Mikie se rendit compte qu’elle n’était pas seule dans cette bataille, même si cela ne changeait pas la douleur qu’elle ressentait chaque jour en voyant Kenji se décomposer.

Quand sa belle-mère arriva, elle trouva Kenji affalé sur le canapé, les yeux éteints. La réaction de sa mère fut immédiate. Elle s’agenouilla près de lui, prenant ses mains dans les siennes. « Kenji, mon fils, que t’arrive-t-il ? »

Mais Kenji ne répondit pas. Il restait figé, l’âme perdue dans un abîme de douleur. Mikie savait que la route serait longue, mais elle était déterminée à ne pas laisser son mari sombrer sans se battre.

Les jours suivants, sa belle-mère et Mikie se relayèrent pour veiller sur lui, essayant de l’encourager à se lever, à prendre soin de lui, à se souvenir des bons moments. Mais chaque mot semblait se heurter à un mur d’indifférence.

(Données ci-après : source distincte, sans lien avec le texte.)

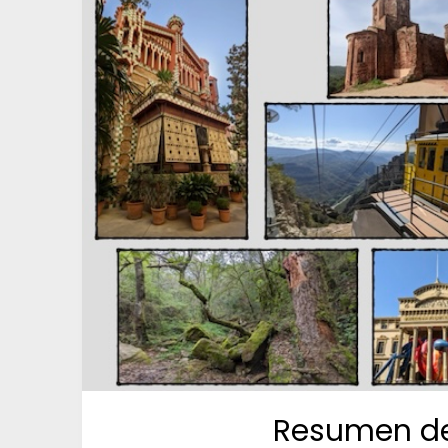
Resumen del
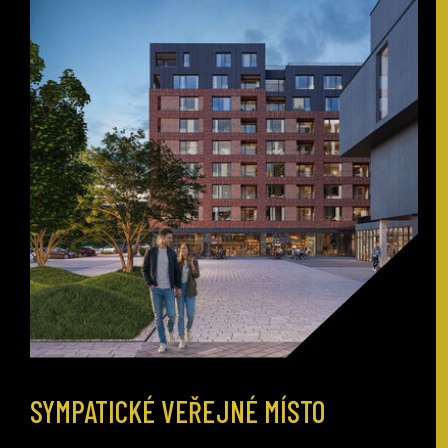
SYMPATICKÉ VEŘEJNÉ MÍSTO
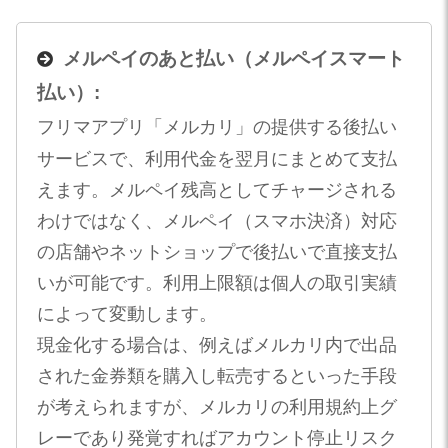
メルペイのあと払い（メルペイスマート
払い）:
フリマアプリ「メルカリ」の提供する後払い
サービスで、利用代金を翌月にまとめて支払
えます。メルペイ残高としてチャージされる
わけではなく、メルペイ（スマホ決済）対応
の店舗やネットショップで後払いで直接支払
いが可能です。利用上限額は個人の取引実績
によって変動します。
現金化する場合は、例えばメルカリ内で出品
された金券類を購入し転売するといった手段
が考えられますが、メルカリの利用規約上グ
レーであり発覚すればアカウント停止リスク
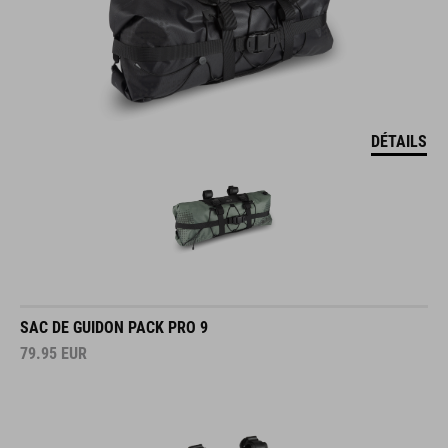
DÉTAILS
SAC DE GUIDON PACK PRO 9
79.95
EUR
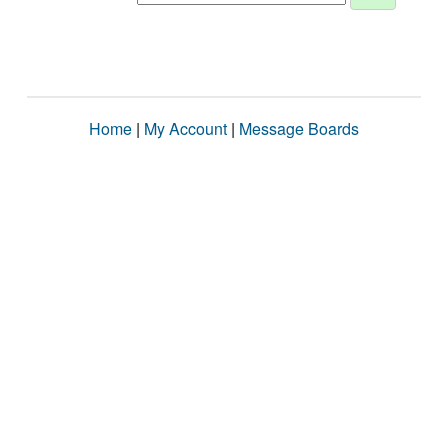
Home
|
My Account
|
Message Boards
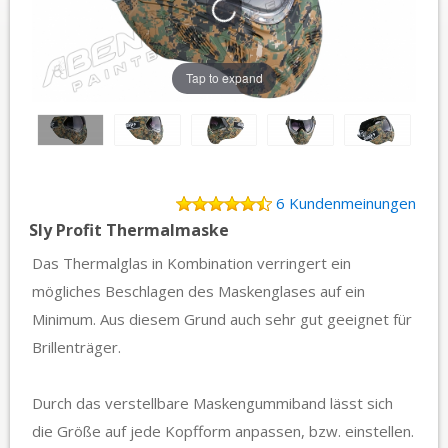
Tap to expand
6 Kundenmeinungen
Sly Profit Thermalmaske
Das Thermalglas in Kombination verringert ein
mögliches Beschlagen des Maskenglases auf ein
Minimum. Aus diesem Grund auch sehr gut geeignet für
Brillenträger.
Durch das verstellbare Maskengummiband lässt sich
die Größe auf jede Kopfform anpassen, bzw. einstellen.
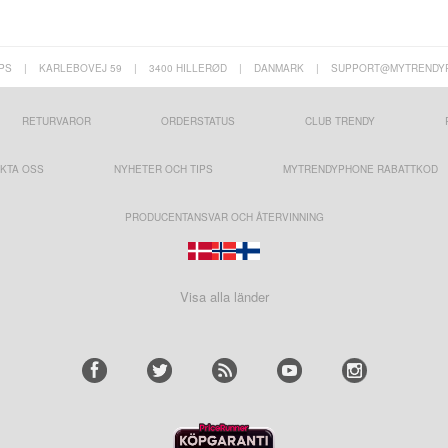
PS
|
KARLEBOVEJ 59
|
3400 HILLERØD
|
DANMARK
|
SUPPORT@MYTRENDY
RETURVAROR
ORDERSTATUS
CLUB TRENDY
KTA OSS
NYHETER OCH TIPS
MYTRENDYPHONE RABATTKOD
PRODUCENTANSVAR OCH ÅTERVINNING
Visa alla länder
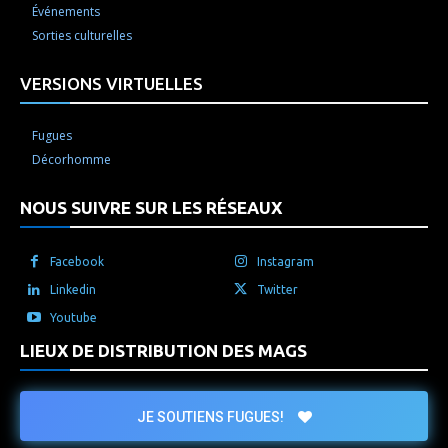
Événements
Sorties culturelles
VERSIONS VIRTUELLES
Fugues
Décorhomme
NOUS SUIVRE SUR LES RÉSEAUX
Facebook
Instagram
Linkedin
Twitter
Youtube
LIEUX DE DISTRIBUTION DES MAGS
JE SOUTIENS FUGUES!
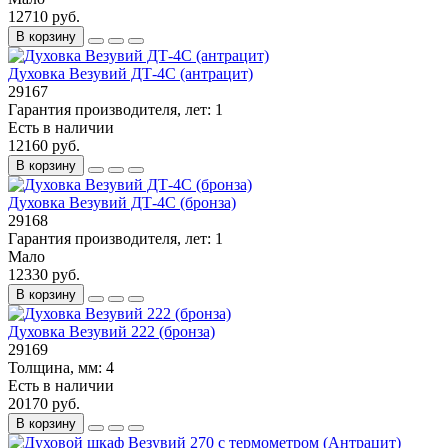
12710 руб.
В корзину
Духовка Везувий ДТ-4С (антрацит)
29167
Гарантия производителя, лет:
1
Есть в наличии
12160 руб.
В корзину
Духовка Везувий ДТ-4С (бронза)
29168
Гарантия производителя, лет:
1
Мало
12330 руб.
В корзину
Духовка Везувий 222 (бронза)
29169
Толщина, мм:
4
Есть в наличии
20170 руб.
В корзину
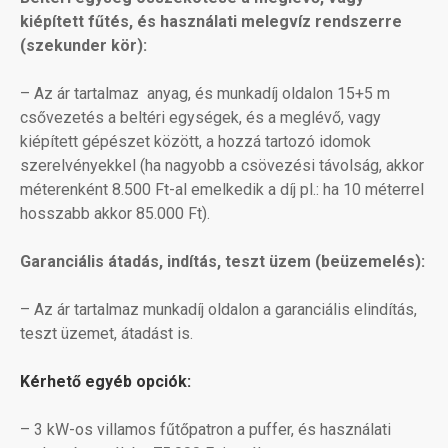
kiépített fűtés, és használati melegvíz rendszerre
(szekunder kör):
–
Az ár tartalmaz anyag, és munkadíj oldalon
15+5 m
csővezetés a beltéri egységek, és a meglévő, vagy
kiépített gépészet között, a hozzá tartozó idomok
szerelvényekkel (ha nagyobb a csövezési távolság, akkor
méterenként 8.500 Ft-al emelkedik a díj pl.: ha 10 méterrel
hosszabb akkor 85.000 Ft).
Garanciális átadás, indítás, teszt üzem (beüzemelés):
–
Az ár tartalmaz munkadíj oldalon a garanciális elindítás,
teszt üzemet, átadást is.
Kérhető egyéb opciók:
– 3 kW-os villamos fűtőpatron a puffer, és használati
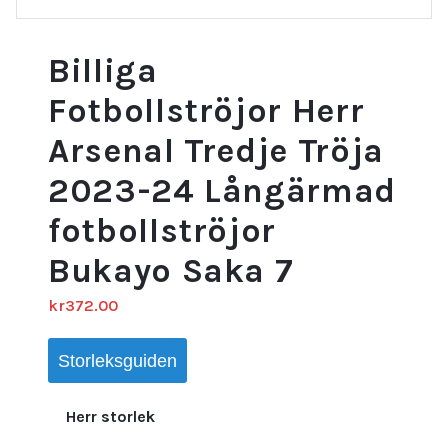
Billiga
Fotbollströjor Herr
Arsenal Tredje Tröja
2023-24 Långärmad
fotbollströjor
Bukayo Saka 7
kr
372.00
Storleksguiden
Herr storlek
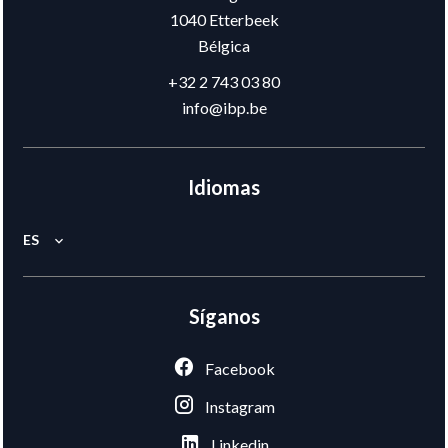
1040
Etterbeek
Bélgica
+32 2 743 03 80
info@ibp.be
Idiomas
ES
Síganos
Facebook
Instagram
Linkedin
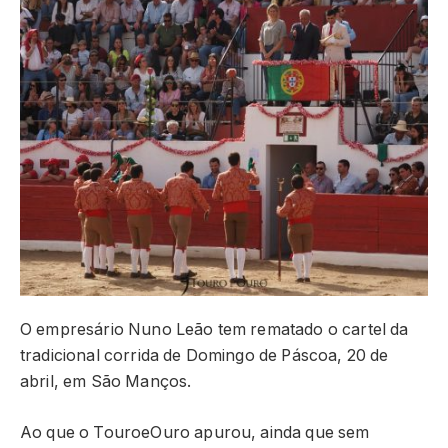
O empresário Nuno Leão tem rematado o cartel da
tradicional corrida de Domingo de Páscoa, 20 de
abril, em São Manços.
Ao que o TouroeOuro apurou, ainda que sem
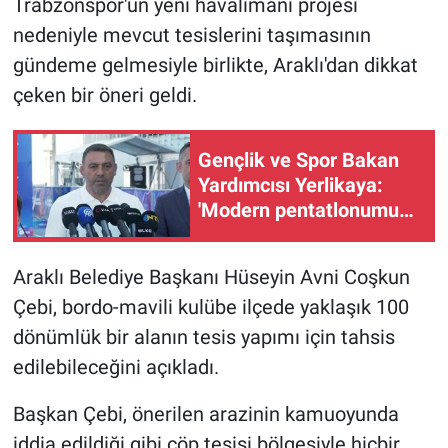
Trabzonspor'un yeni havalimanı projesi
nedeniyle mevcut tesislerini taşımasının
gündeme gelmesiyle birlikte, Araklı'dan dikkat
çeken bir öneri geldi.
Gençlik ve Spor Bakan
Yardımcısı Yerlikaya:
'Modern pentatlonumuz
olimpiyatta madalya
alacak potansiyele geldi'
Araklı Belediye Başkanı Hüseyin Avni Coşkun
Çebi, bordo-mavili kulübe ilçede yaklaşık 100
dönümlük bir alanın tesis yapımı için tahsis
edilebileceğini açıkladı.
Başkan Çebi, önerilen arazinin kamuoyunda
iddia edildiği gibi çöp tesisi bölgesiyle hiçbir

Kenji avait été profondément affecté par la perte de sa famille, et il lui faudrait du temps pour guérir, si tant est qu’il le veuille.

Les efforts de Mikie pour le sortir de cette torpeur devinrent une routine, mais chaque échec était une nouvelle douleur. La lumière qui brillait autrefois dans son regard était presque éteinte, et elle savait que sans intervention, elle perdrait Kenji à jamais.

Elle continuait de se battre, de chercher des solutions, mais chaque jour semblait être une épreuve. Malgré les promesses de sa belle-mère de revenir, la situation était désespérée. Mikie se promettait de ne jamais abandonner, mais la fatigue s’accumulait et l’épuisement mental devenait écrasant.

Elle était déterminée à restaurer la lumière dans les yeux de Kenji, mais elle savait que le chemin serait semé d’embûches. Pourtant, dans cette obscurité, elle espérait qu’un jour, ils pourraient retrouver la lumière ensemble.